Friday, December 26, 2014
About six months ago...
I decided I wanted to see a Dr. about skin removal surgery from my weight loss.
My buddy Becci came with me.
She and I are "selfie girls".
I assumed insurance wouldn't cover this surgery but I had a little nagging to just go in and get an opinion. After six kids and weight loss I am really annoyed at my skin. I don't care about the looks of it near as much as I care about the "feel" of it. It is a burden to me most of the time in ways I won't burden you with sharing! :)
Talk about an embarrassing exam. The Dr. said by the way I sat up he believed my abdomen muscles were torn or split or something like that. They aren't working right. Do you think that is why I literally can't jump up in the air? When I try to work out I cannot jump. What is up? Am I still too heavy?
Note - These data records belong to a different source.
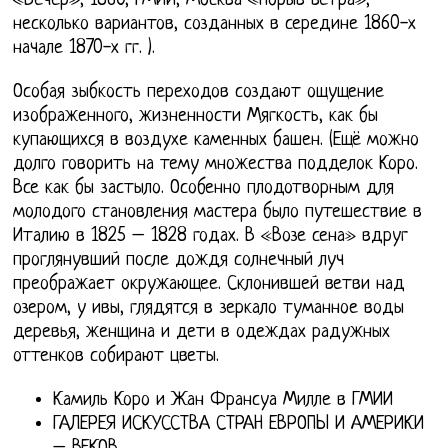
«Вечер», 1860, ГМИИ, Москва «Порыв ветра»,
несколько вариантов, созданных в середине 1860-х
начале 1870-х гг. ).
Особая зыбкость переходов создают ощущение
изображенного, жизненности Мягкость, как бы
купающихся в воздухе каменных башен. (Ещё можно
долго говорить на тему множества подделок Коро.
Все как бы застыло. Особенно плодотворным для
молодого становления мастера было путешествие в
Италию в 1825 – 1828 годах. В «Возе сена» вдруг
проглянувший после дождя солнечный луч
преображает окружающее. Склонившей ветви над
озером, у ивы, глядятся в зеркало туманное воды
деревья, женщина и дети в одеждах радужных
оттенков собирают цветы.
Камиль Коро и Жан Франсуа Милле в ГМИИ
ГАЛЕРЕЯ ИСКУССТВА СТРАН ЕВРОПЫ И АМЕРИКИ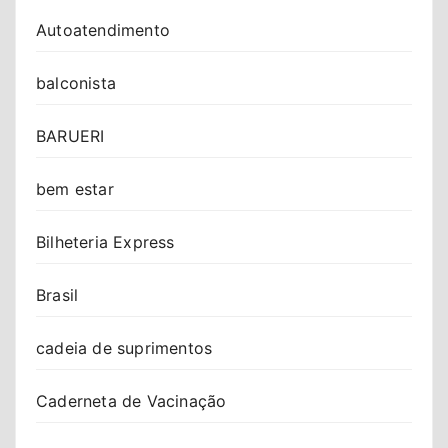
Autoatendimento
balconista
BARUERI
bem estar
Bilheteria Express
Brasil
cadeia de suprimentos
Caderneta de Vacinação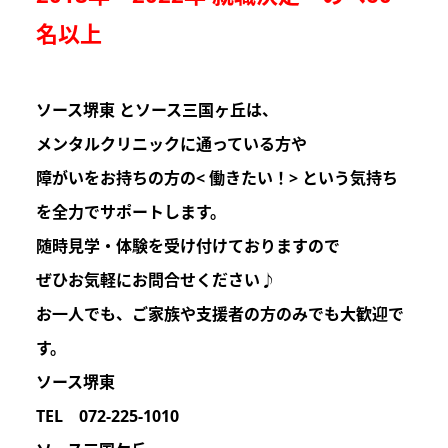
名以上
ソース堺東 とソース三国ヶ丘は
、
メンタルクリニックに通っている方や
障がいをお持ちの方の
< 働きたい！>
という気持ち
を
全力でサポートします。
随時見学・体験を受け付けておりますので
ぜひお気軽にお問合せください♪
お一人でも、ご家族や支援者の方のみでも
大歓迎
で
す。
ソース堺東
TEL 072-225-1010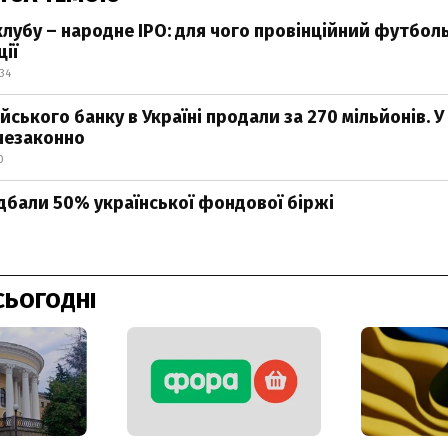
лубу – народне IPO: для чого провінційний футбол
ії
:34
йського банку в Україні продали за 270 мільйонів. У
незаконно
0
дбали 50% української фондової біржі
СЬОГОДНІ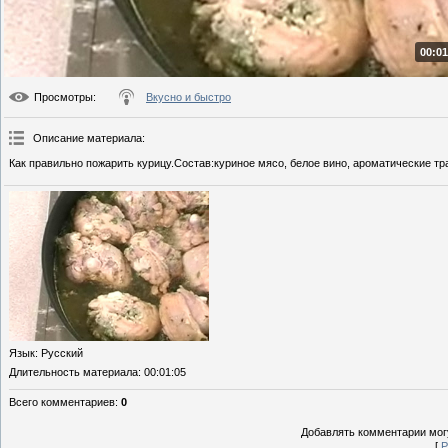
00:01
Просмотры
:
Вкусно и быстро
Описание материала
:
Как правильно пожарить курицу.Состав:куриное мясо, белое вино, ароматические тр
Язык
: Русский
Длительность материала
: 00:01:05
Всего комментариев
:
0
Добавлять комментарии могу
[
Р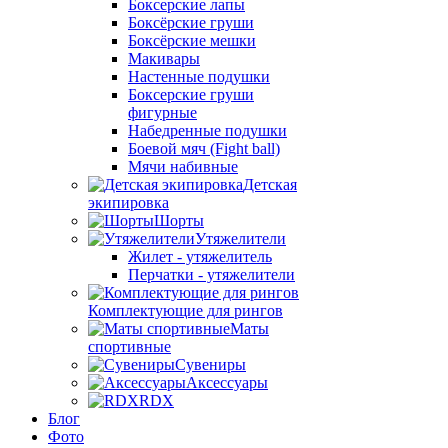
Боксерские лапы
Боксёрские груши
Боксёрские мешки
Макивары
Настенные подушки
Боксерские груши
фигурные
Набедренные подушки
Боевой мяч (Fight ball)
Мячи набивные
Детская
экипировка
Шорты
Утяжелители
Жилет - утяжелитель
Перчатки - утяжелители
Комплектующие для рингов
Маты
спортивные
Сувениры
Аксессуары
RDX
Блог
Фото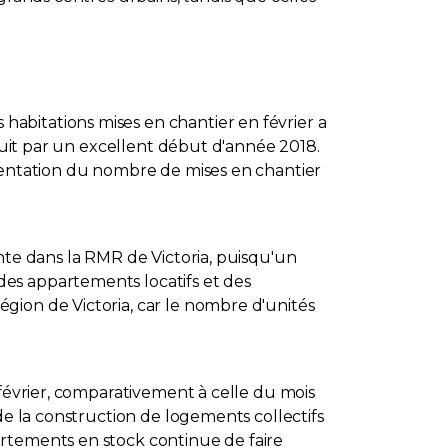
abitations mises en chantier en février a
aduit par un excellent début d'année 2018.
gmentation du nombre de mises en chantier
nte dans la RMR de Victoria, puisqu'un
es appartements locatifs et des
gion de Victoria, car le nombre d'unités
 février, comparativement à celle du mois
de la construction de logements collectifs
artements en stock continue de faire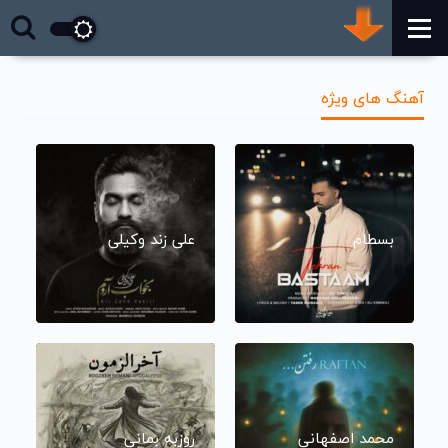
آهنگ های ویژه
بسطام
علی زند وکیلی
محمد اصفهانی
روزبه بمانی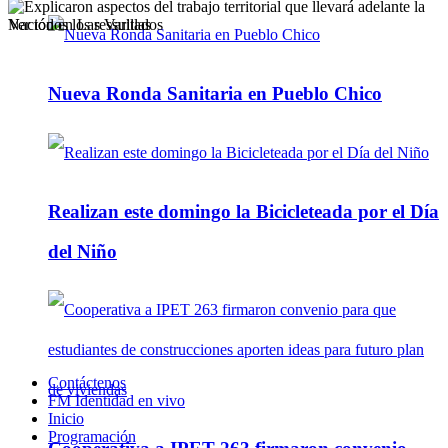
Ver todos los ressultados
Nueva Ronda Sanitaria en Pueblo Chico
Realizan este domingo la Bicicleteada por el Día
del Niño
Contáctenos
FM Identidad en vivo
Inicio
Programación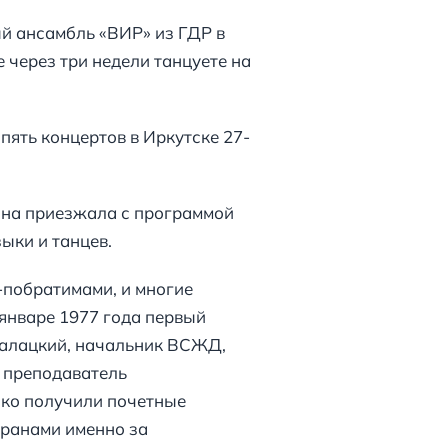
ый ансамбль «ВИР» из ГДР в
 через три недели танцуете на
пять концертов в Иркутске 27-
 она приезжала с программой
ыки и танцев.
-побратимами, и многие
 январе 1977 года первый
Салацкий, начальник ВСЖД,
 преподаватель
нко получили почетные
транами именно за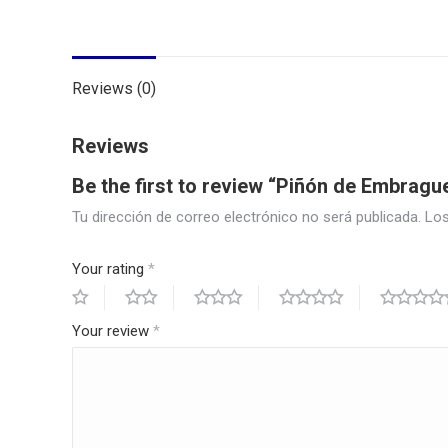
Reviews (0)
Reviews
Be the first to review “Piñón de Embragu
Tu dirección de correo electrónico no será publicada.
Los
Your rating
*
Your review
*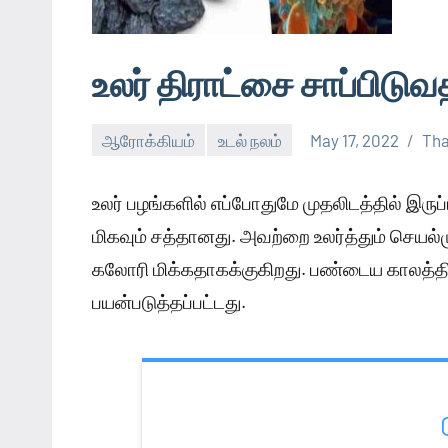
உலர் திராட்சை சாப்பிடு
ஆரோக்கியம்
உடல் நலம்
May 17, 2022
Tha
உலர் பழங்களில் எப்போதுமே முதலிடத்தில் இர
மிகவும் சத்தானது. அவற்றை உலர்த்தும் செயல்
கலோரி மிக்கதாகக்குகிறது. பண்டைய காலத்தில்
பயன்படுத்தப்பட்டது.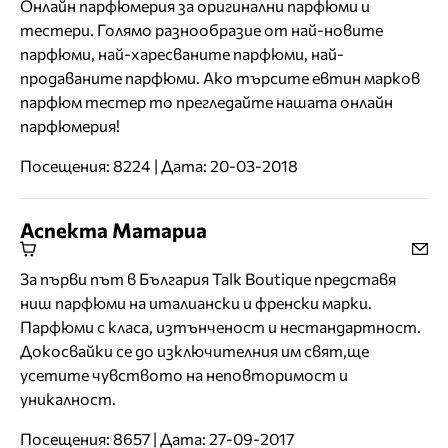
Онлайн парфюмерия за оригинални парфюми и
тестери. Голямо разнообразие от най-новите
парфюми, най-харесваните парфюми, най-
продаваните парфюми. Ако търсите евтин марков
парфюм тестер то прегледайте нашата онлайн
парфюмерия!
Посещения: 8224 | Дата: 20-03-2018
Аспекта Матариа
За първи път в България Talk Boutique представя
ниш парфюми на италиански и френски марки.
Парфюми с класа, изтънченост и нестандартност.
Докосвайки се до изключителния им свят,ще
усетите чувството на неповторимост и
уникалност.
Посещения: 8657 | Дата: 27-09-2017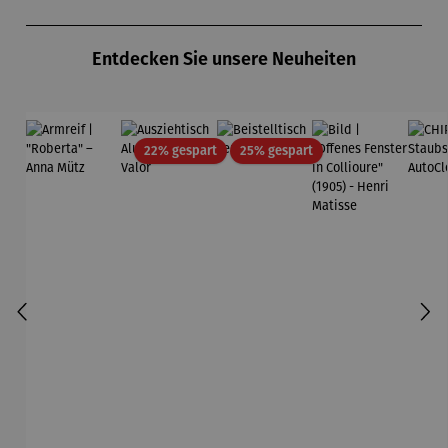
Produktgalerie überspringen
Entdecken Sie unsere Neuheiten
Rabatt
Rabatt
22% gespart
25% gespart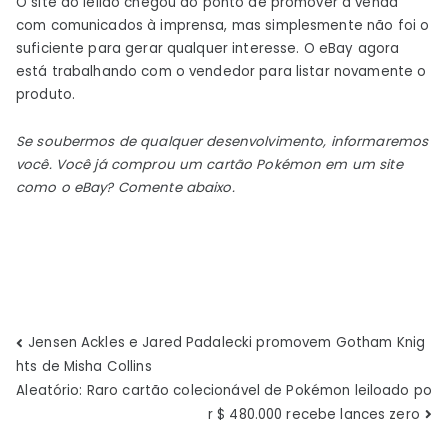
O site do leilão chegou ao ponto de promover a venda
com comunicados à imprensa, mas simplesmente não foi o
suficiente para gerar qualquer interesse. O eBay agora
está trabalhando com o vendedor para listar novamente o
produto.
Se soubermos de qualquer desenvolvimento, informaremos
você. Você já comprou um cartão Pokémon em um site
como o eBay? Comente abaixo.
Navegação
Jensen Ackles e Jared Padalecki promovem Gotham Knig
hts de Misha Collins
de
Aleatório: Raro cartão colecionável de Pokémon leiloado po
r $ 480.000 recebe lances zero
Post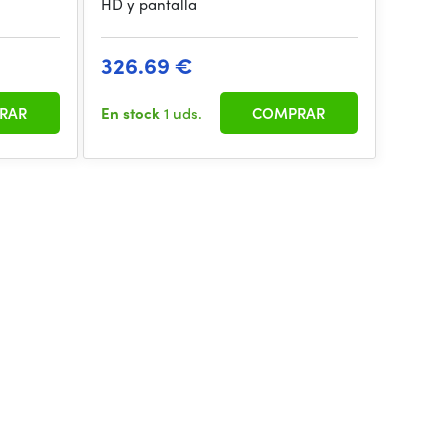
HD y pantalla
326.69 €
RAR
En stock
1 uds.
COMPRAR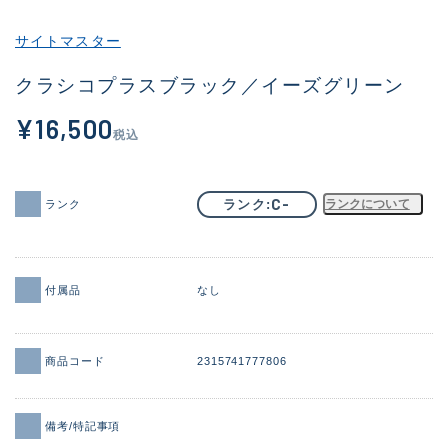
その他
サイトマスター
新商品
(1998)
クラシコプラスブラック／イーズグリーン
おすすめ
(177)
¥16,500
税込
値下げ品
(14305)
OH済
(933)
C-
ランク
ランクについて
ランク
DCチェック済
(1328)
在庫有のみ
(22156)
付属品
なし
価格
商品コード
2315741777806
この条件で検索する
備考/特記事項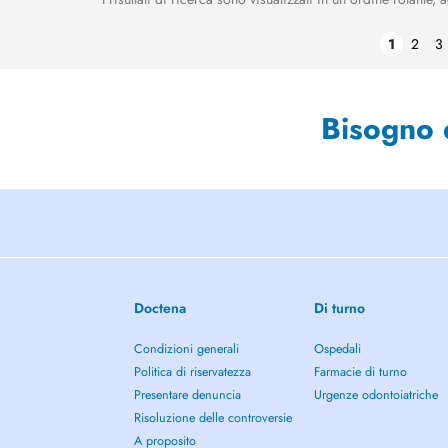
1
2
3
Bisogno 
Doctena
Di turno
Condizioni generali
Ospedali
Politica di riservatezza
Farmacie di turno
Presentare denuncia
Urgenze odontoiatriche
Risoluzione delle controversie
A proposito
There are also some other things the Dr felt were worth fixing. I won't be getting a boob job. There. now you all can relax and not wonder but there are some other things to fix.
The Dr. did not feel this was an elective surgery. He felt it was medically necessary but the time in which I choose to do it would be elective.
Also, the Dr. didn't feel that I had to be perfectly skinny. He said I had to be stable. I am trying to not be hard on myself. I am trying to be stable. I am trying to lose the bit I gained. I am trying to be stable and healthy and a good person and a good church member and a good mother and I can only do what I can do. I am trying.
Anyway, I found out last week (it took a while) that I WAS APPROVED by the insurance for the surgery.
What a blessing! I am scared and thankful. I am going to do it after this semester. It is a massive major surgery. But I am doing it. I want to be comfortable in my skin. Literally. It is a big surgery.